Compare these to the rules that modern programmers must master to handle abstractions like closures or recursive object data. The Java team is rolling out version 14 now, and every new version along the way came with clever new mechanisms to be grokked. Even ideas that are intended to make programming easier, like callback functions in JavaScript, require quite a bit of abstract thinking.

Once you figured out the cryptic instruction names of assembler, it was actually much easier and simpler to write.

Security was simpler

Yes, security was tight at NASA for the launch, but the programmers didn’t have to worry about writing code for a machine connected to the Internet. The Apollo Guidance Computer talked only to Houston, and only infrequently. Today, every smartphone is constantly interacting in the background with dozens of websites and services that might be secretly malicious.

This makes shipping code today a security nightmare. Deploying a basic container requires juggling a special file full of passwords and “secrets” that keep everything secure. Android and iOS app developers have to manage multiple secret keys for signing their app before it can be uploaded to the various stores. If any of these secrets slip out, anyone with a connection to the Internet might be able to break in and have their way with the machine.

The modern Internet is a cesspool of bad actors, and the spammers, clickjackers, and phishers are the nice ones. There are plenty of worse actors working serious cons and even—dramatic Hollywood pause—murder. Aside from the Soviet Luna 15, a craft rushed into space just three days before Apollo 11, the programmers back then didn’t have to worry about anyone else. 

Function was the focus

Back then, there were no design committees pondering whether a button should be moved over a pixel or two. There were no splash screens, moving icons, background shading, or millions of fonts. Heck, IBM didn’t launch the Selectric with changeable fonts until 1961.

While a modern programmer can leverage nice standards like HTML, CSS, and SVG, and untold millions of lines of libraries like React or Vue, the same programmer must also live up to their standards. The astronauts were just happy that the little glowing vacuum tubes were still glowing. They didn’t care about the shade of green.

Fewer moving parts

Mechanical engineers tend to count the number of moving parts and use it as a proxy for the complexity. The Lunar Lander’s guidance computer had one very important job, tracking the position, and that’s about it. The modern smartphone does a bazillion things at the same time, many of which are taken for granted by an unthinking and uncaring populace of ingrates who will uninstall an app if it doesn’t respond in milliseconds.
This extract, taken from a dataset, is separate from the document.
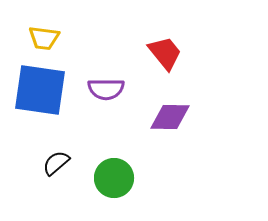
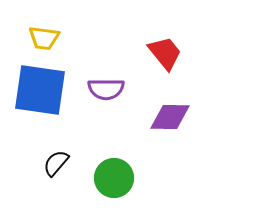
black semicircle: rotated 8 degrees counterclockwise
All of this complexity adds up. Yes, automated build code, well-defined APIs, and endless libraries mean that programmers can let the magic elves in the continuous integration pipeline do most of the work, the complexity is still there. A Go app compiled with version 1.7 that only prints “Hello World” is 1.6 megabytes alone, and the Go world was totally thrilled with this news because it was 2.3 megabytes before.
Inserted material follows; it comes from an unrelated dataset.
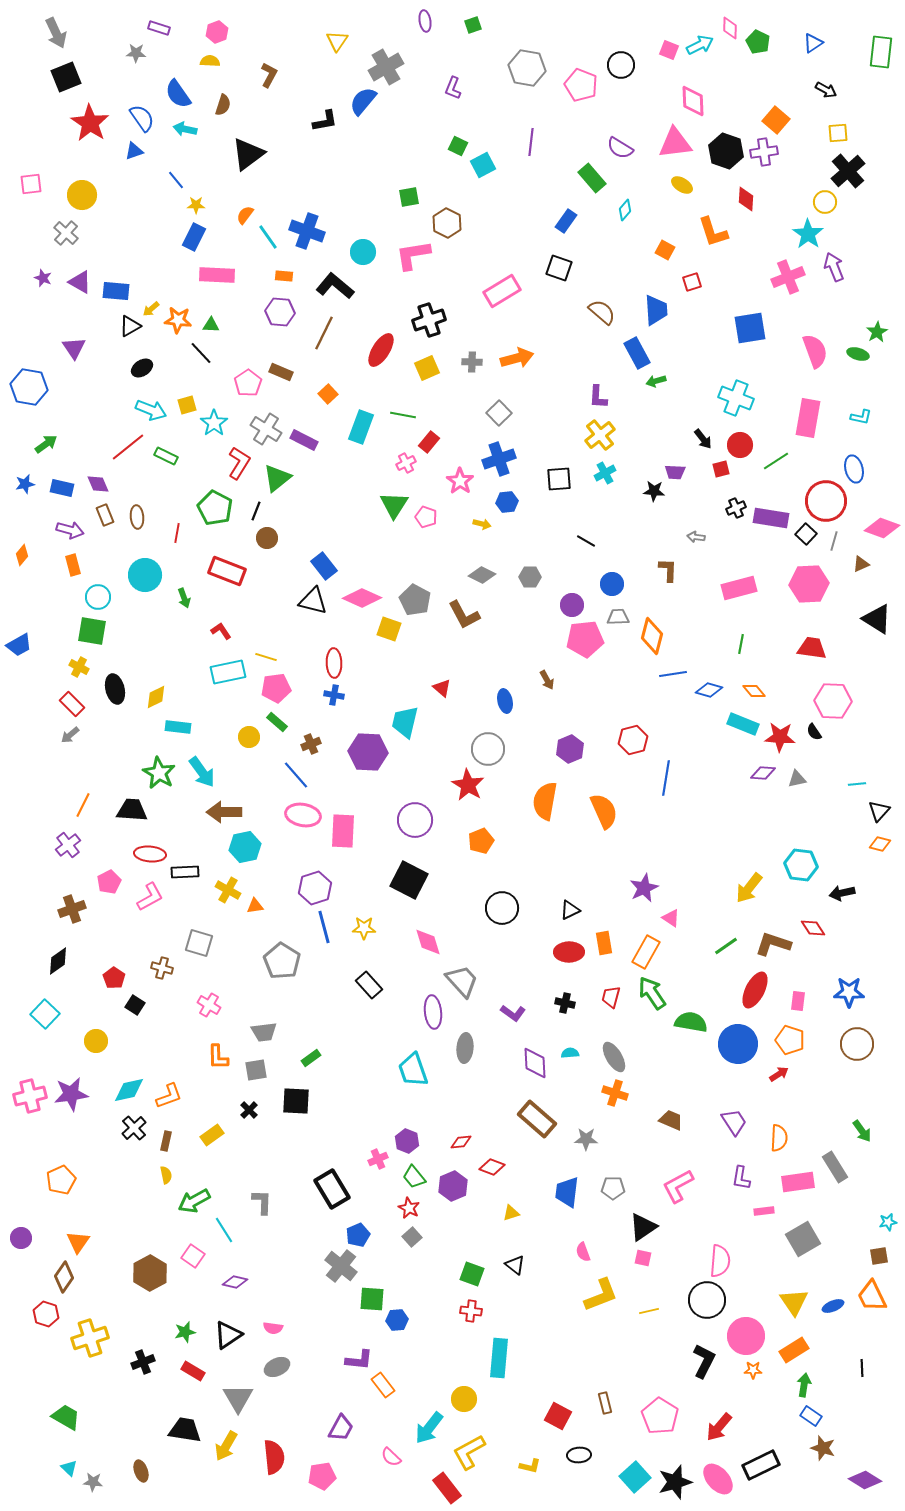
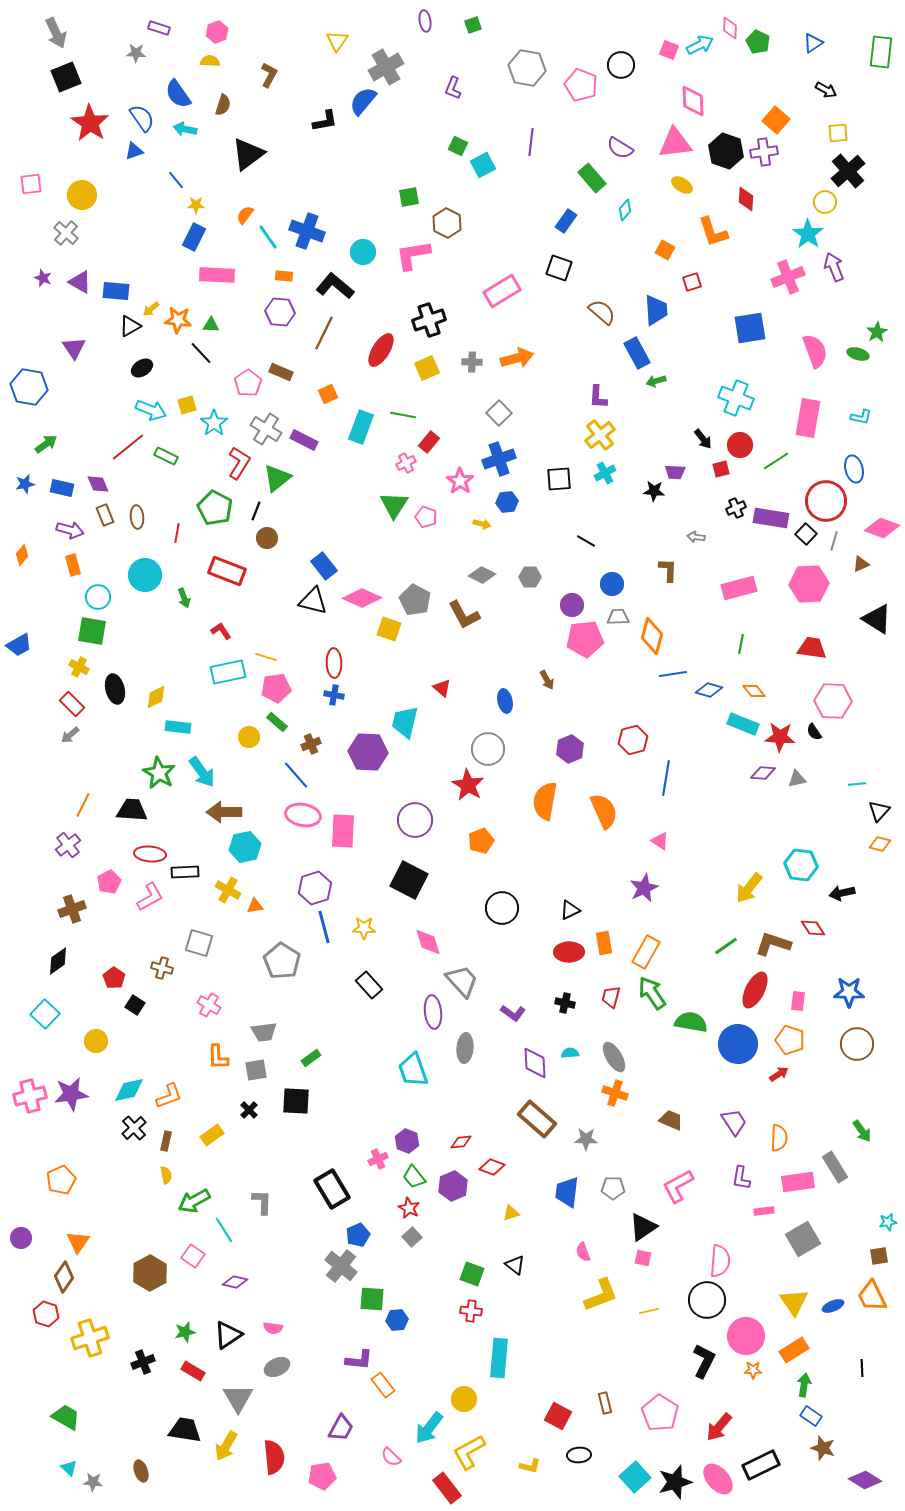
orange square at (328, 394): rotated 18 degrees clockwise
pink triangle at (671, 918): moved 11 px left, 77 px up
pink pentagon at (660, 1416): moved 3 px up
Consider Isaac Newton’s line about standing on the shoulders of giants. Modern programming feels a bit like being on top of one of those human pyramids built by the most insane cheerleading teams. Sure, everyone below you is doing much of the heavy lifting, but just keeping your balance is a feat.

Freedom from lawyers

According to my count, there are 22 thousand words in the basic Terms of Service for renting a machine in Amazon’s cloud. There is also an entirely different TOS for using the website to rent the machine. Then each individual product often has its own TOS, like this one for Activate. Add them up and they’re much longer than the 36 thousand instruction words in the ROM in the Lunar Lander’s computer.

The Apollo programmer didn’t know that the movie “Aliens” would come along with the tag line, “In Space, No One Can Hear You Scream,” but they understood the idea well and knew this meant that no ambulance chasing lawyer would hear you, either. And if the lawyers did get involved, the principle of sovereign immunity is a beautiful tool for brushing aside all of the legal hassles that confound modern programmers.